Madam Chair, I'll try to give a brief answer. It's a very technical answer to give a full answer. I also don't want to pretend I'm a technical expert.
I would say that if we did a full survey of all of the assets in Canada.... As Minister Anand noted earlier, there were very active discussions to see whether we could get technology transfer to have some of these candidates produced in Canada. You need to match up the candidate you want to transfer with a facility that can handle it. It's a bit of a mix-and-match.

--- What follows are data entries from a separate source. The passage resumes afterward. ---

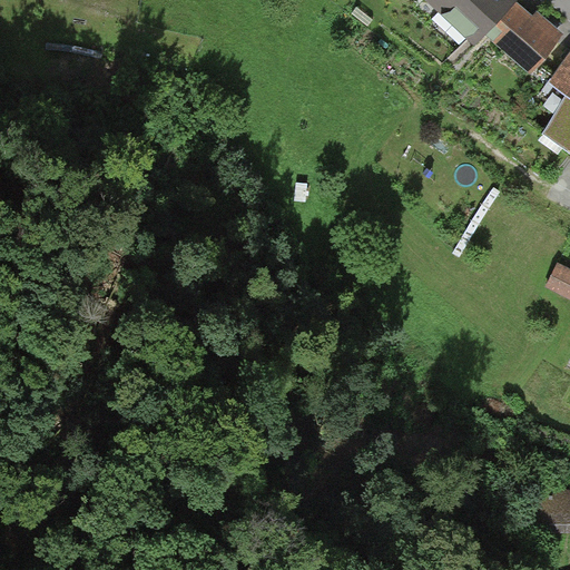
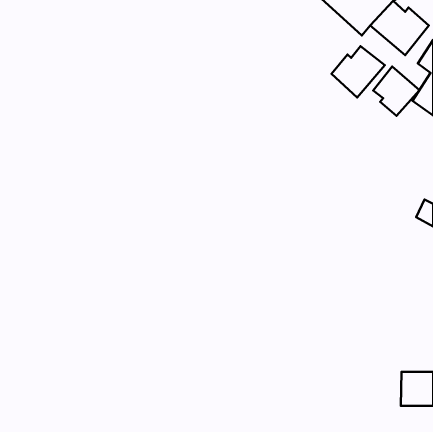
building: none -> [331,46,385,97]
building: none -> [373,66,420,116]

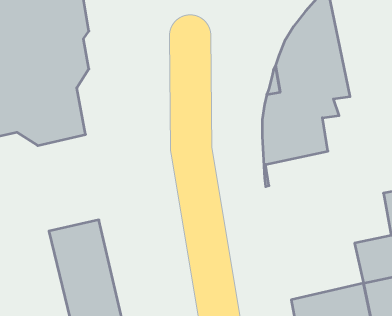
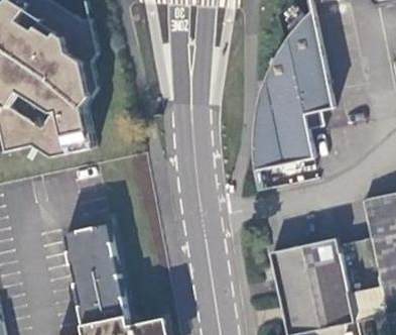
building: none -> [270,237,345,295]

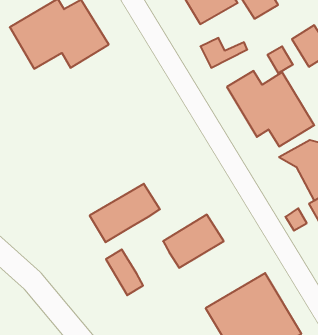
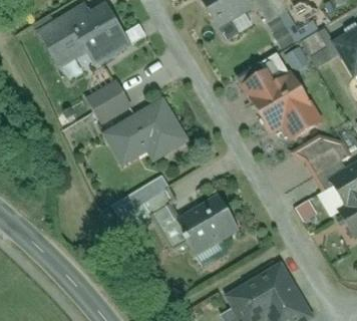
building: [200,38,247,68] -> [266,18,310,46]
building: none -> [86,79,129,121]
building: none -> [101,97,187,168]
building: [106,249,143,295] -> [152,207,188,250]

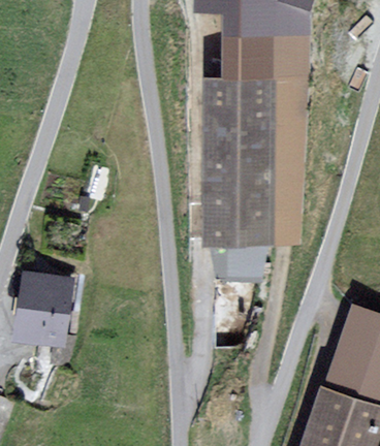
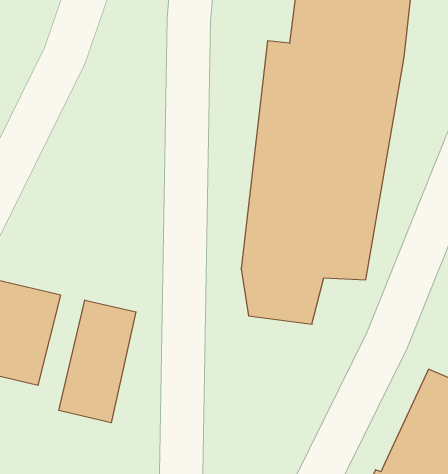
building: none -> [59,300,136,423]

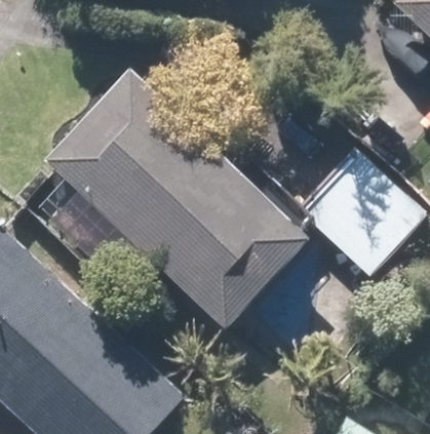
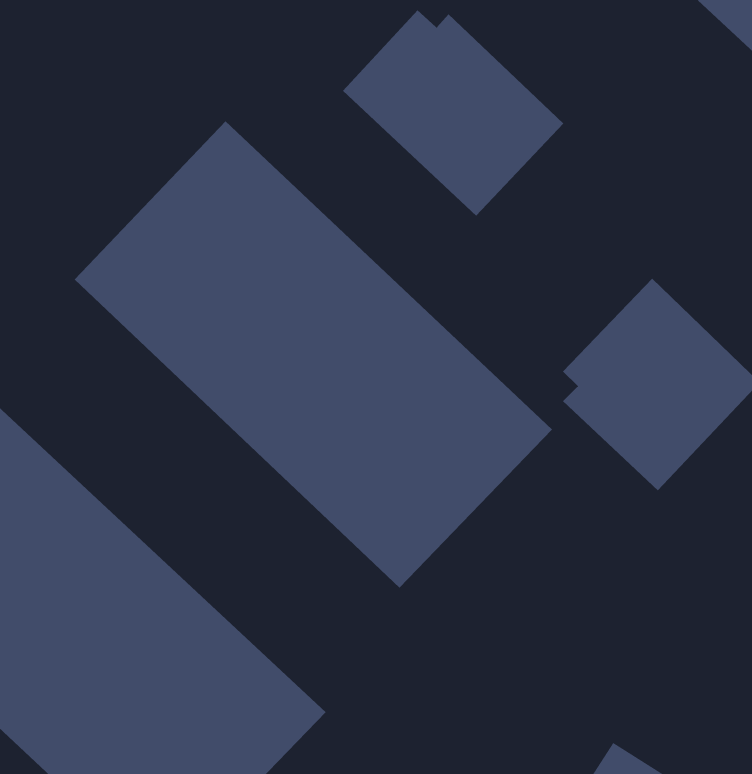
building: none -> [342,10,564,216]

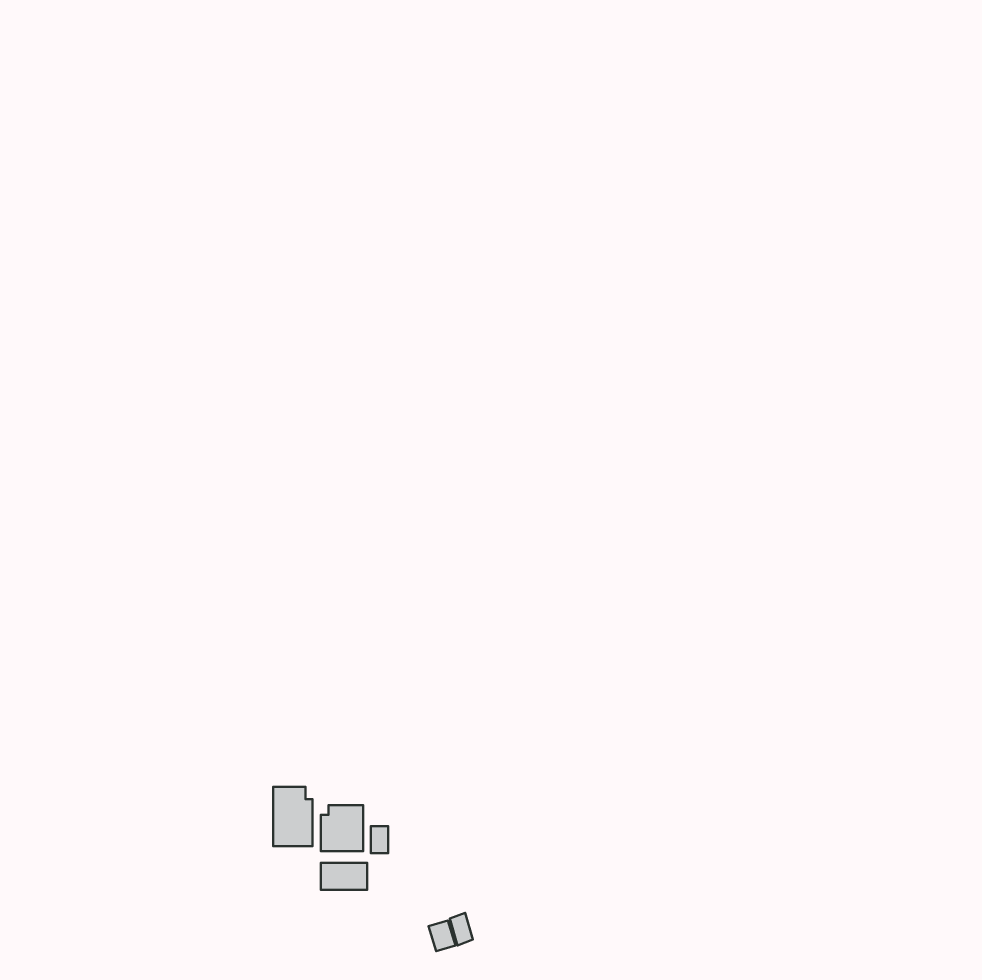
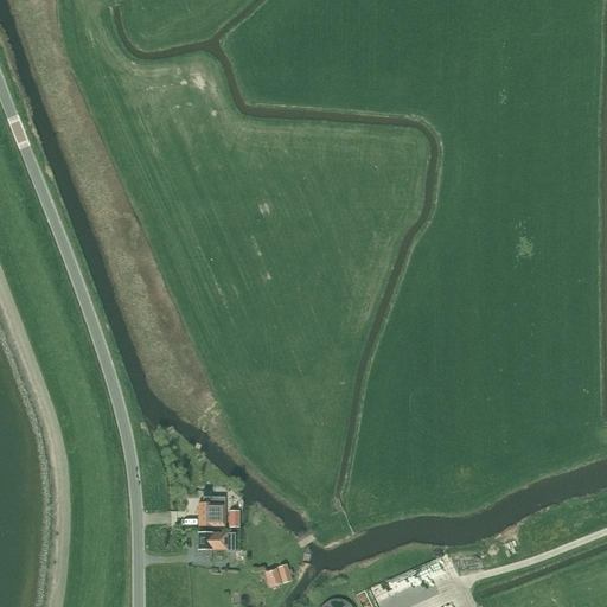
building: [273,787,312,846] -> none

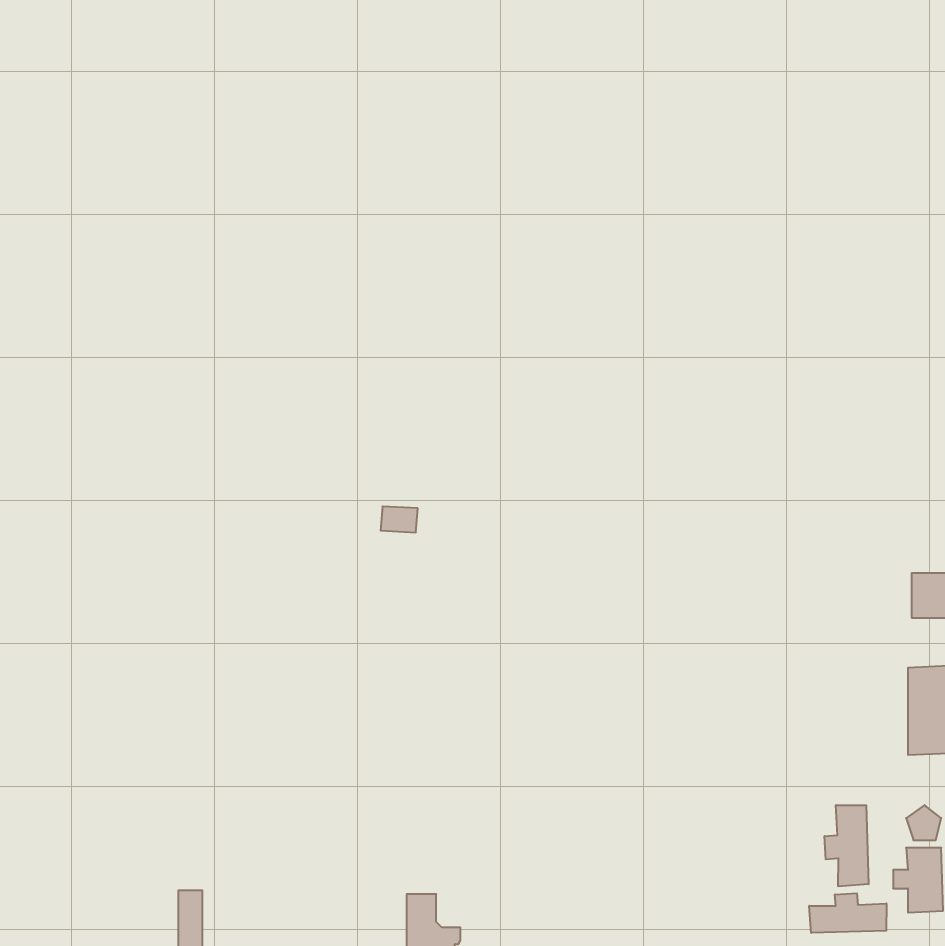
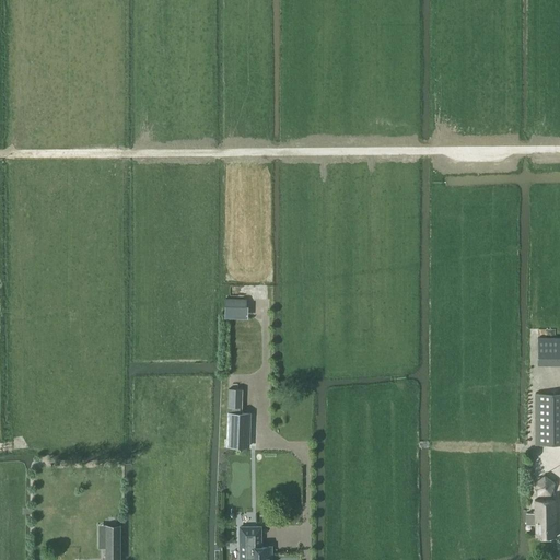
building: none -> [229,390,252,447]
building: [825,805,869,886] -> none
building: [809,893,886,933] -> none

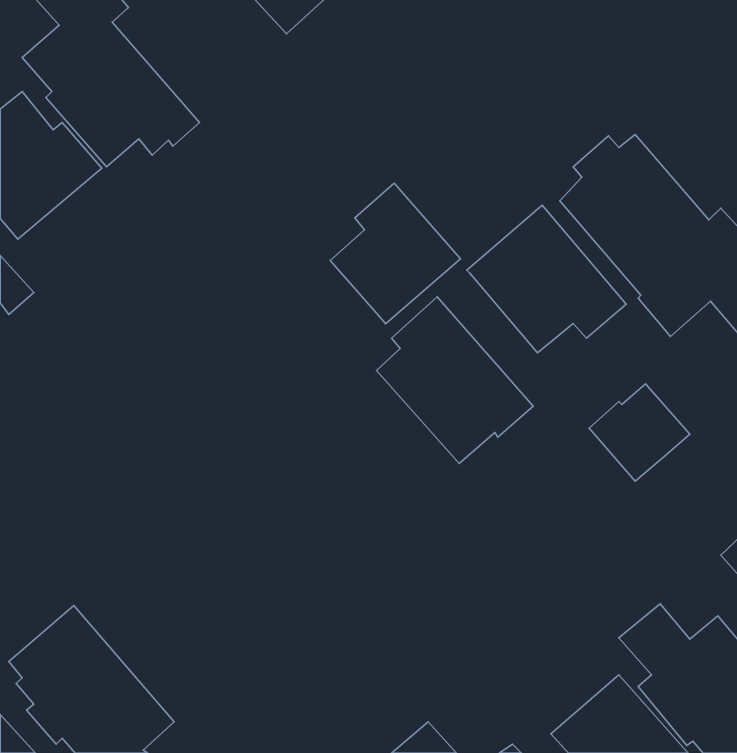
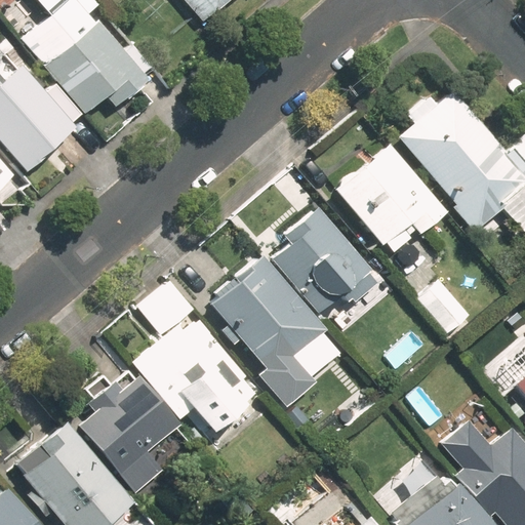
building: [330,183,461,324] -> none
building: none -> [209,256,326,407]
building: none -> [134,280,258,433]
building: none -> [82,376,181,492]

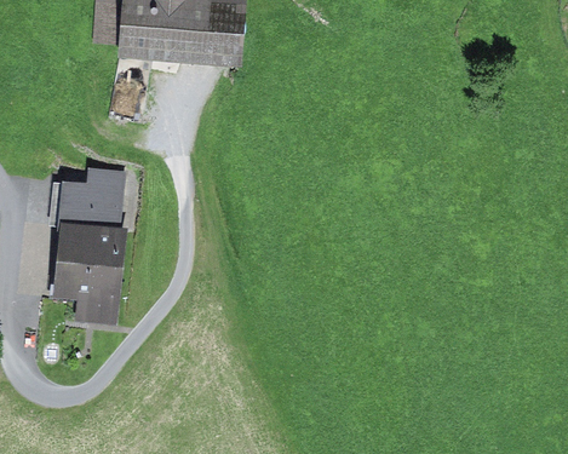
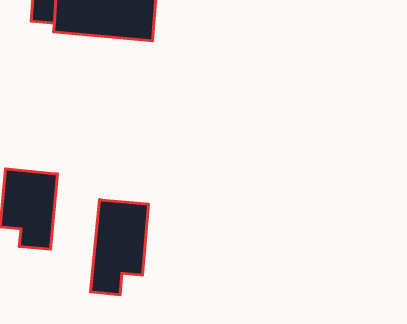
building: [59,167,126,231] -> none
building: none -> [91,200,149,295]

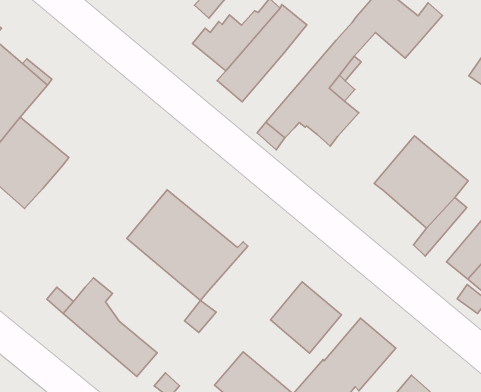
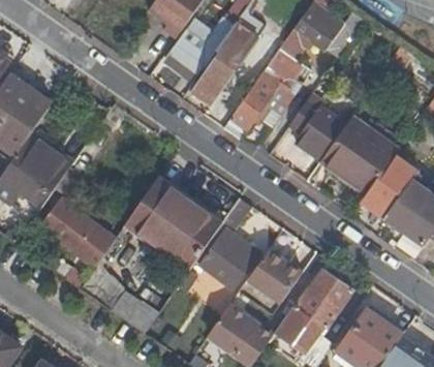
building: none -> [288,92,347,160]
building: none -> [38,198,115,266]
building: none -> [194,201,259,289]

For example, certain vaccines actually have to be produced in a certain level of biosafety. You can't produce them next door to some other product. There are other vaccines where the biosafety level can be lower. If you take, for example, GSK in Ste-Foy, it has a facility that makes seasonal flu vaccines. That's an egg-based technology. The messenger RNA vaccines that are currently approved and being used are not able.... You don't produce messenger RNA using an egg-based technology. The challenge is that you have to have technology that's aligned to the vaccine.
Then the other thing Minister Champagne said—which frankly I think was really the more important and more salient point—is that the companies required scale to really make it interesting. I noted the honourable member Mr. Davies had asked, “Well, what about Korea? What about Mexico?” I just took a quick look at the capabilities in South Korea. South Korea has facilities that have bioreactors that actually can handle hundreds of thousands of litres of substance. In Canada, generally, in the facilities we were dealing with, we're talking about a few thousand litres, 5,000 litres, etc. There are [Technical difficulty—Editor].